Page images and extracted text
------------
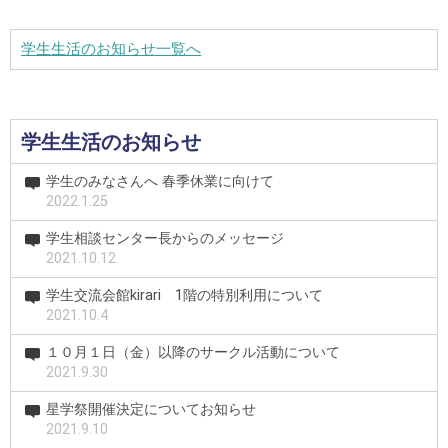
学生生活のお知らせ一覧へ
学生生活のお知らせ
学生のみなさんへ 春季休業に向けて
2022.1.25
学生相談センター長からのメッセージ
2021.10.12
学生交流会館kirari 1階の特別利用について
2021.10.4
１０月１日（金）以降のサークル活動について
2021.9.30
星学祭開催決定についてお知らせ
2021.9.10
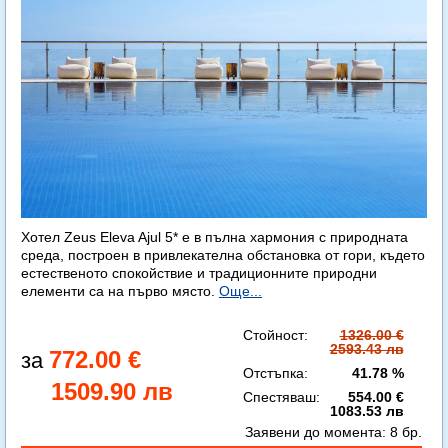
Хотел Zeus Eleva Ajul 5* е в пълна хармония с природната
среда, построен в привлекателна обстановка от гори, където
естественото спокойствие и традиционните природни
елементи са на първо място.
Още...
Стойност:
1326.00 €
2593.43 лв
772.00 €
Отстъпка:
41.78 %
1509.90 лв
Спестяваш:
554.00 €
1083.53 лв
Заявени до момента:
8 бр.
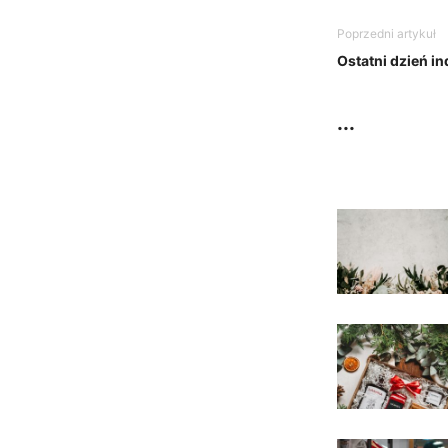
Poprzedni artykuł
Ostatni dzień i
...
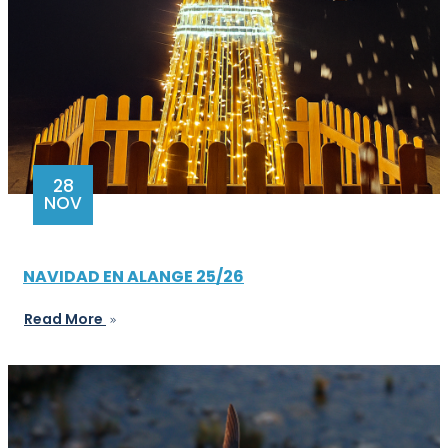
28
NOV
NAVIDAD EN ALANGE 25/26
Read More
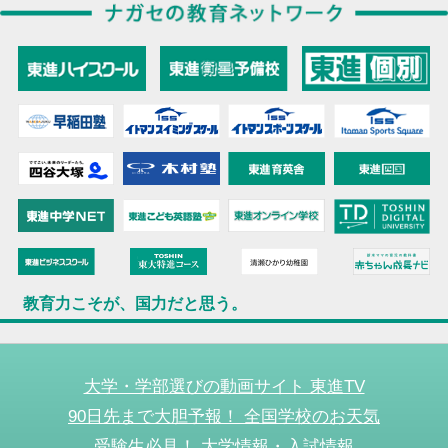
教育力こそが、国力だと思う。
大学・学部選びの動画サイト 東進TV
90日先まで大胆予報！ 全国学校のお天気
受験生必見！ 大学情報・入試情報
------------
Pull out each line of the data above that contains the string "обстановка", matching case exactly.

среда, построен в привлекателна обстановка от гори, където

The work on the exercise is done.